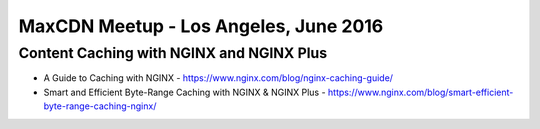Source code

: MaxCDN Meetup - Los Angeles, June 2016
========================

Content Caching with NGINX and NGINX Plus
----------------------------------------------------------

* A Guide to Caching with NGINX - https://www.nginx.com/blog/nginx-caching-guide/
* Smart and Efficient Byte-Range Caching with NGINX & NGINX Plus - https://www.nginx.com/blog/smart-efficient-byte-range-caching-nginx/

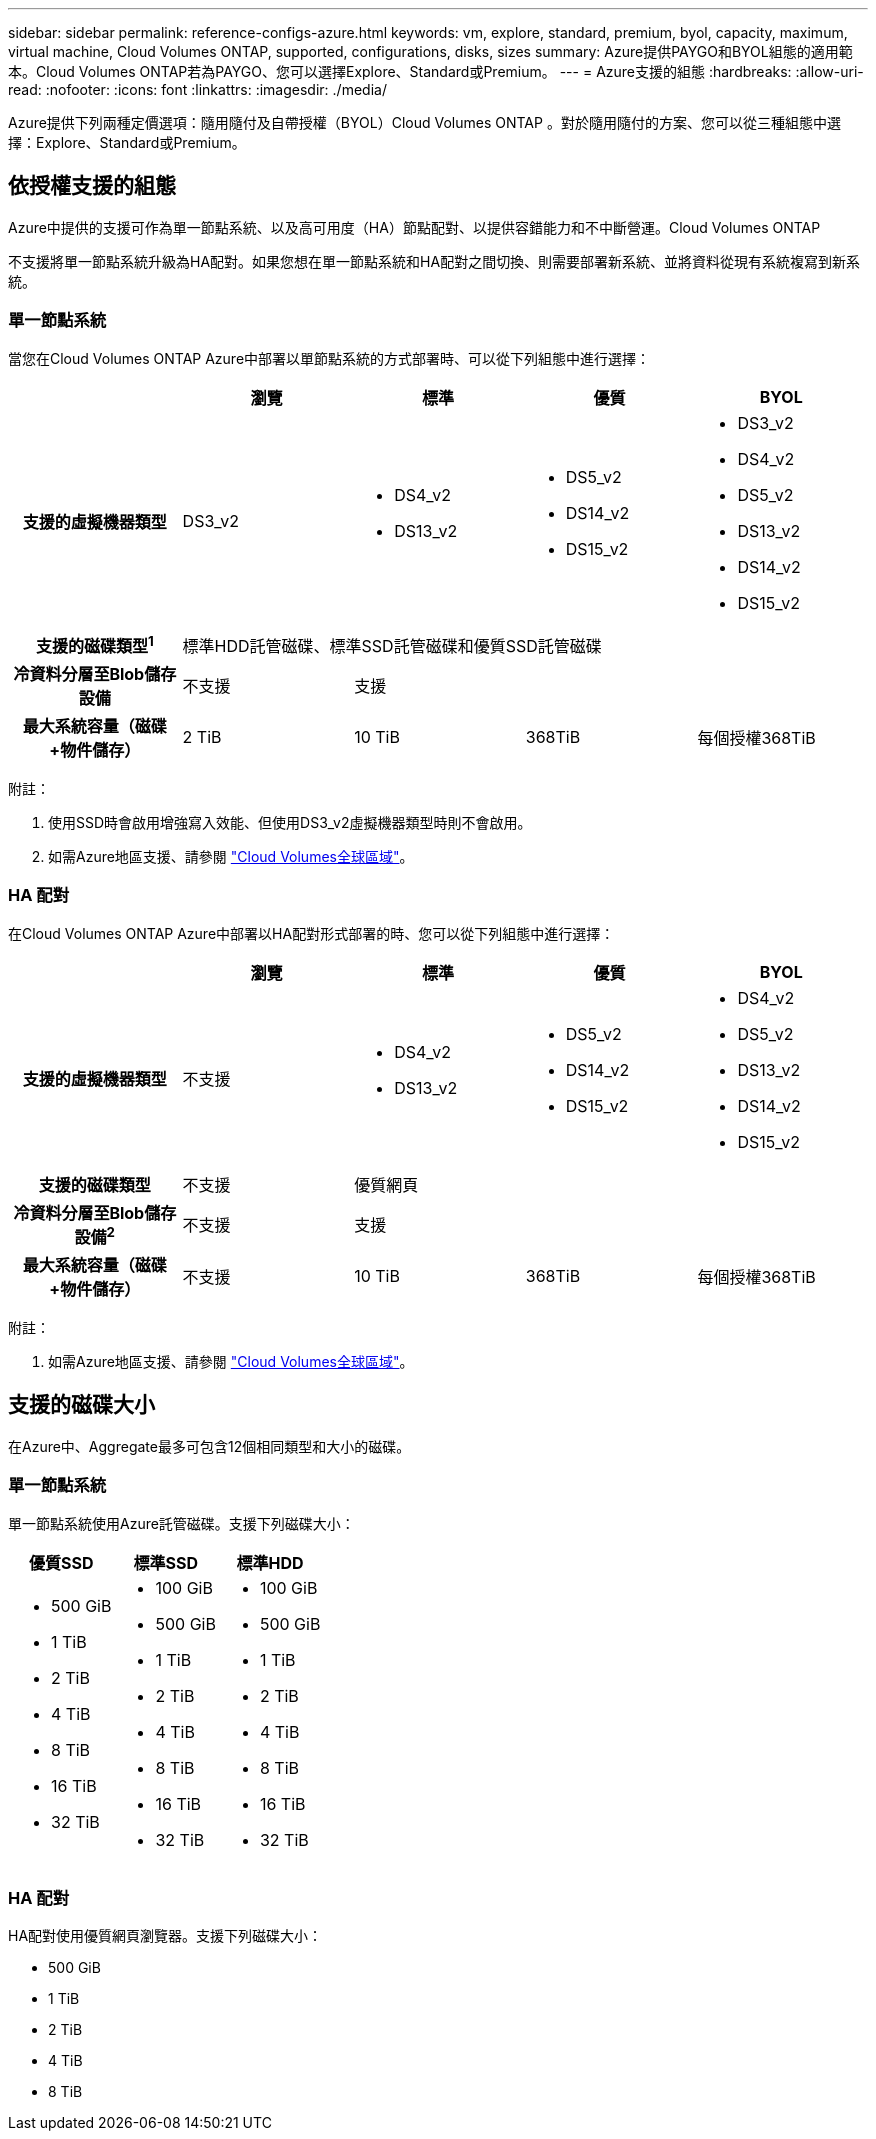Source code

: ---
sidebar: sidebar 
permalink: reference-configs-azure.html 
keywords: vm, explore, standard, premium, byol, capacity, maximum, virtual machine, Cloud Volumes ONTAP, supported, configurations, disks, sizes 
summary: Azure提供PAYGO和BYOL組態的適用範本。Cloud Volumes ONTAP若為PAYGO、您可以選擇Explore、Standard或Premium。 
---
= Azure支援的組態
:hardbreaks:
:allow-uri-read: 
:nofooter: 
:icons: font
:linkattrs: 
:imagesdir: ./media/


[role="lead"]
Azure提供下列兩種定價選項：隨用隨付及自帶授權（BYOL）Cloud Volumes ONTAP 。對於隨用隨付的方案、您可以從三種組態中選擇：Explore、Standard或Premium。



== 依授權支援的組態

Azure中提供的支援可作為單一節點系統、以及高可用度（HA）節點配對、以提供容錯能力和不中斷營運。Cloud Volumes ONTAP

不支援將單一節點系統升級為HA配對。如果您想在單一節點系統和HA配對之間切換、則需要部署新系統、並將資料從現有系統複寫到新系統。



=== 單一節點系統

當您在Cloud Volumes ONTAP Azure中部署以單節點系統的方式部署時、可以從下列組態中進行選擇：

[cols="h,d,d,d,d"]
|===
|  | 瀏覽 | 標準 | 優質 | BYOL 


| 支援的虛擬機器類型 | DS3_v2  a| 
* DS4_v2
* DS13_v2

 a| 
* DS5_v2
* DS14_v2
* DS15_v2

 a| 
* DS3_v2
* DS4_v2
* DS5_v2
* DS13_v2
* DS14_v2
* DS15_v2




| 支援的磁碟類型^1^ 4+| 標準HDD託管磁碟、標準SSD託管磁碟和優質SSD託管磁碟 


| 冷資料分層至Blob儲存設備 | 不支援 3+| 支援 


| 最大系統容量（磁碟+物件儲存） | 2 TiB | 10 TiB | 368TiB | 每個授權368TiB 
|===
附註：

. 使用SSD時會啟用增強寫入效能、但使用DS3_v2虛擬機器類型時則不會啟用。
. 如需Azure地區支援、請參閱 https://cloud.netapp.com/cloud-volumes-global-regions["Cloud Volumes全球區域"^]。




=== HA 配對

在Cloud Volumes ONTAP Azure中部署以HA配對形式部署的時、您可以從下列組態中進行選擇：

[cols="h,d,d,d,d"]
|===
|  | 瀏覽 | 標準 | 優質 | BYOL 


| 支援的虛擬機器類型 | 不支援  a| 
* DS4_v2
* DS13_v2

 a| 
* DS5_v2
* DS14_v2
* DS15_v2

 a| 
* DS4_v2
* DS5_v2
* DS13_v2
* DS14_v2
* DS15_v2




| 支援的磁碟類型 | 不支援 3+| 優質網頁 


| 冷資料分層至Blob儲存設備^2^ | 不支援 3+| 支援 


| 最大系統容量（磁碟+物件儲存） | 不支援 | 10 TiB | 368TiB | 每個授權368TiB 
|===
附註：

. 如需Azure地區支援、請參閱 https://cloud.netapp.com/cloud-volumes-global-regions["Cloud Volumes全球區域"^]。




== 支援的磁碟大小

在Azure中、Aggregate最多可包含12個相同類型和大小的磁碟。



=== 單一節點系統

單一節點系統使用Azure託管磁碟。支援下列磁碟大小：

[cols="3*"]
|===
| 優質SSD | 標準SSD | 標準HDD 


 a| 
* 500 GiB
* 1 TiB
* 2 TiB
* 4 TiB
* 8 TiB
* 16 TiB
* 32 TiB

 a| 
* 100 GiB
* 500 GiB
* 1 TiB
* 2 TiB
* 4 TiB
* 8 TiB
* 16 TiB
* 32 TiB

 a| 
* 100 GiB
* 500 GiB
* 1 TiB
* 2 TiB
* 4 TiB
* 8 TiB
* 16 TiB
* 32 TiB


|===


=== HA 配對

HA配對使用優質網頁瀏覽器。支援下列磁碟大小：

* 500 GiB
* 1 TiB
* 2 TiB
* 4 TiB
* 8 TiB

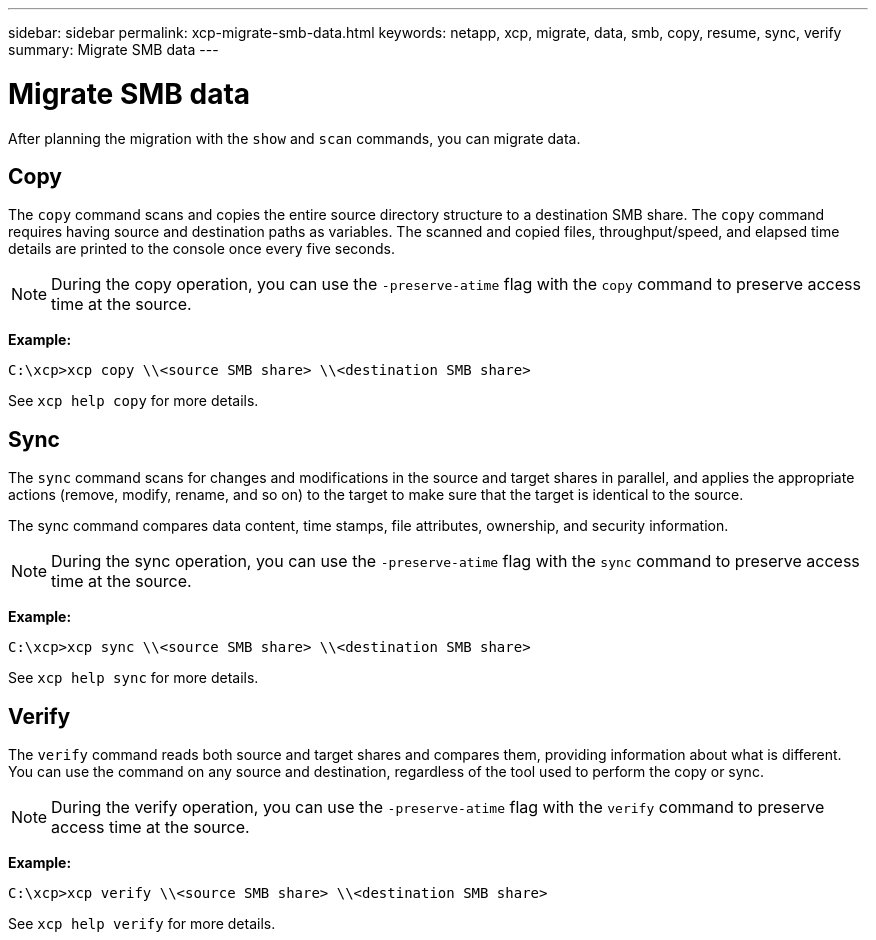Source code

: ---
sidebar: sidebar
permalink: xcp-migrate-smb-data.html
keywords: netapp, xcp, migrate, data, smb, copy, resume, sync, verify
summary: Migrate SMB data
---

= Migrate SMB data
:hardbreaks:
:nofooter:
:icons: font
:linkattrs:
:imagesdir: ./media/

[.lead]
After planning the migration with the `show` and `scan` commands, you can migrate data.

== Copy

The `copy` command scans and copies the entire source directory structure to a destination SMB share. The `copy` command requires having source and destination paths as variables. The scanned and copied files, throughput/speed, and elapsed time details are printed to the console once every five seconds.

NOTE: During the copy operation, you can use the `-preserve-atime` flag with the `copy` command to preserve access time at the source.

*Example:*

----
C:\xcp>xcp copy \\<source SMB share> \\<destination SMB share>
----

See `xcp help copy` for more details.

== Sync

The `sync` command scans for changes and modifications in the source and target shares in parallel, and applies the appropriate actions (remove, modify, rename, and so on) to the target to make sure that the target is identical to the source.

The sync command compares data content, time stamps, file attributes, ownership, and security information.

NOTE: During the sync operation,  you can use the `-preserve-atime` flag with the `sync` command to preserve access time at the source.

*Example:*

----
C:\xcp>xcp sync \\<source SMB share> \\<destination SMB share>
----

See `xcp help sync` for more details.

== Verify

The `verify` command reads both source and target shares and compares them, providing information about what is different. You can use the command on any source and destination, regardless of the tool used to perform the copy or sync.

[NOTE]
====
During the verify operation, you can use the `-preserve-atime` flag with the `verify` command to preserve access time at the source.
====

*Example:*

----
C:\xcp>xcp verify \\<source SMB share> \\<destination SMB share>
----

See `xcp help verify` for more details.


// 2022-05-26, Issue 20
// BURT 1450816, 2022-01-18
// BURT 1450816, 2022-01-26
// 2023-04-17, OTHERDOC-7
########
### ABOUT THIS EXERCISE
All of the entries above are to be restated word for word, minus the images.

### RESPONSE
Source code

: MaxCDN Meetup - Los Angeles, June 2016
========================

Content Caching with NGINX and NGINX Plus
----------------------------------------------------------

* A Guide to Caching with NGINX - https://www.nginx.com/blog/nginx-caching-guide/
* Smart and Efficient Byte-Range Caching with NGINX & NGINX Plus - https://www.nginx.com/blog/smart-efficient-byte-range-caching-nginx/

Source code

: ---
sidebar: sidebar 
permalink: reference-configs-azure.html 
keywords: vm, explore, standard, premium, byol, capacity, maximum, virtual machine, Cloud Volumes ONTAP, supported, configurations, disks, sizes 
summary: Azure提供PAYGO和BYOL組態的適用範本。Cloud Volumes ONTAP若為PAYGO、您可以選擇Explore、Standard或Premium。 
---
= Azure支援的組態
:hardbreaks:
:allow-uri-read: 
:nofooter: 
:icons: font
:linkattrs: 
:imagesdir: ./media/


[role="lead"]
Azure提供下列兩種定價選項：隨用隨付及自帶授權（BYOL）Cloud Volumes ONTAP 。對於隨用隨付的方案、您可以從三種組態中選擇：Explore、Standard或Premium。



== 依授權支援的組態

Azure中提供的支援可作為單一節點系統、以及高可用度（HA）節點配對、以提供容錯能力和不中斷營運。Cloud Volumes ONTAP

不支援將單一節點系統升級為HA配對。如果您想在單一節點系統和HA配對之間切換、則需要部署新系統、並將資料從現有系統複寫到新系統。



=== 單一節點系統

當您在Cloud Volumes ONTAP Azure中部署以單節點系統的方式部署時、可以從下列組態中進行選擇：

[cols="h,d,d,d,d"]
|===
|  | 瀏覽 | 標準 | 優質 | BYOL 


| 支援的虛擬機器類型 | DS3_v2  a| 
* DS4_v2
* DS13_v2

 a| 
* DS5_v2
* DS14_v2
* DS15_v2

 a| 
* DS3_v2
* DS4_v2
* DS5_v2
* DS13_v2
* DS14_v2
* DS15_v2




| 支援的磁碟類型^1^ 4+| 標準HDD託管磁碟、標準SSD託管磁碟和優質SSD託管磁碟 


| 冷資料分層至Blob儲存設備 | 不支援 3+| 支援 


| 最大系統容量（磁碟+物件儲存） | 2 TiB | 10 TiB | 368TiB | 每個授權368TiB 
|===
附註：

. 使用SSD時會啟用增強寫入效能、但使用DS3_v2虛擬機器類型時則不會啟用。
. 如需Azure地區支援、請參閱 https://cloud.netapp.com/cloud-volumes-global-regions["Cloud Volumes全球區域"^]。




=== HA 配對

在Cloud Volumes ONTAP Azure中部署以HA配對形式部署的時、您可以從下列組態中進行選擇：

[cols="h,d,d,d,d"]
|===
|  | 瀏覽 | 標準 | 優質 | BYOL 


| 支援的虛擬機器類型 | 不支援  a| 
* DS4_v2
* DS13_v2

 a| 
* DS5_v2
* DS14_v2
* DS15_v2

 a| 
* DS4_v2
* DS5_v2
* DS13_v2
* DS14_v2
* DS15_v2




| 支援的磁碟類型 | 不支援 3+| 優質網頁 


| 冷資料分層至Blob儲存設備^2^ | 不支援 3+| 支援 


| 最大系統容量（磁碟+物件儲存） | 不支援 | 10 TiB | 368TiB | 每個授權368TiB 
|===
附註：

. 如需Azure地區支援、請參閱 https://cloud.netapp.com/cloud-volumes-global-regions["Cloud Volumes全球區域"^]。




== 支援的磁碟大小

在Azure中、Aggregate最多可包含12個相同類型和大小的磁碟。



=== 單一節點系統

單一節點系統使用Azure託管磁碟。支援下列磁碟大小：

[cols="3*"]
|===
| 優質SSD | 標準SSD | 標準HDD 


 a| 
* 500 GiB
* 1 TiB
* 2 TiB
* 4 TiB
* 8 TiB
* 16 TiB
* 32 TiB

 a| 
* 100 GiB
* 500 GiB
* 1 TiB
* 2 TiB
* 4 TiB
* 8 TiB
* 16 TiB
* 32 TiB

 a| 
* 100 GiB
* 500 GiB
* 1 TiB
* 2 TiB
* 4 TiB
* 8 TiB
* 16 TiB
* 32 TiB


|===


=== HA 配對

HA配對使用優質網頁瀏覽器。支援下列磁碟大小：

* 500 GiB
* 1 TiB
* 2 TiB
* 4 TiB
* 8 TiB

Source code

: ---
sidebar: sidebar
permalink: xcp-migrate-smb-data.html
keywords: netapp, xcp, migrate, data, smb, copy, resume, sync, verify
summary: Migrate SMB data
---

= Migrate SMB data
:hardbreaks:
:nofooter:
:icons: font
:linkattrs:
:imagesdir: ./media/

[.lead]
After planning the migration with the `show` and `scan` commands, you can migrate data.

== Copy

The `copy` command scans and copies the entire source directory structure to a destination SMB share. The `copy` command requires having source and destination paths as variables. The scanned and copied files, throughput/speed, and elapsed time details are printed to the console once every five seconds.

NOTE: During the copy operation, you can use the `-preserve-atime` flag with the `copy` command to preserve access time at the source.

*Example:*

----
C:\xcp>xcp copy \\<source SMB share> \\<destination SMB share>
----

See `xcp help copy` for more details.

== Sync

The `sync` command scans for changes and modifications in the source and target shares in parallel, and applies the appropriate actions (remove, modify, rename, and so on) to the target to make sure that the target is identical to the source.

The sync command compares data content, time stamps, file attributes, ownership, and security information.

NOTE: During the sync operation,  you can use the `-preserve-atime` flag with the `sync` command to preserve access time at the source.

*Example:*

----
C:\xcp>xcp sync \\<source SMB share> \\<destination SMB share>
----

See `xcp help sync` for more details.

== Verify

The `verify` command reads both source and target shares and compares them, providing information about what is different. You can use the command on any source and destination, regardless of the tool used to perform the copy or sync.

[NOTE]
====
During the verify operation, you can use the `-preserve-atime` flag with the `verify` command to preserve access time at the source.
====

*Example:*

----
C:\xcp>xcp verify \\<source SMB share> \\<destination SMB share>
----

See `xcp help verify` for more details.


// 2022-05-26, Issue 20
// BURT 1450816, 2022-01-18
// BURT 1450816, 2022-01-26
// 2023-04-17, OTHERDOC-7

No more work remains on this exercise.